Source material:
= Beginning of Section =

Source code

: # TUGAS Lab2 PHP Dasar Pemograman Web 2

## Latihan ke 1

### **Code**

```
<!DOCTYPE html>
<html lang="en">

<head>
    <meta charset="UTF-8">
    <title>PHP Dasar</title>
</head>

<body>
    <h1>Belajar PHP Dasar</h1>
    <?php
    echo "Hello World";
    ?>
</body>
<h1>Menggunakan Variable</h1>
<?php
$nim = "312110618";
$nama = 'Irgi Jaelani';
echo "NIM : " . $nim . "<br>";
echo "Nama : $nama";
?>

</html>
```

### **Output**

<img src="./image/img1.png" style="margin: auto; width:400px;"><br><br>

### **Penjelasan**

= End of Section =

Your task:
Exact copies of all the records are required.

Your solution:
Source code

: # TUGAS Lab2 PHP Dasar Pemograman Web 2

## Latihan ke 1

### **Code**

```
<!DOCTYPE html>
<html lang="en">

<head>
    <meta charset="UTF-8">
    <title>PHP Dasar</title>
</head>

<body>
    <h1>Belajar PHP Dasar</h1>
    <?php
    echo "Hello World";
    ?>
</body>
<h1>Menggunakan Variable</h1>
<?php
$nim = "312110618";
$nama = 'Irgi Jaelani';
echo "NIM : " . $nim . "<br>";
echo "Nama : $nama";
?>

</html>
```

### **Output**

<img src="./image/img1.png" style="margin: auto; width:400px;"><br><br>

### **Penjelasan**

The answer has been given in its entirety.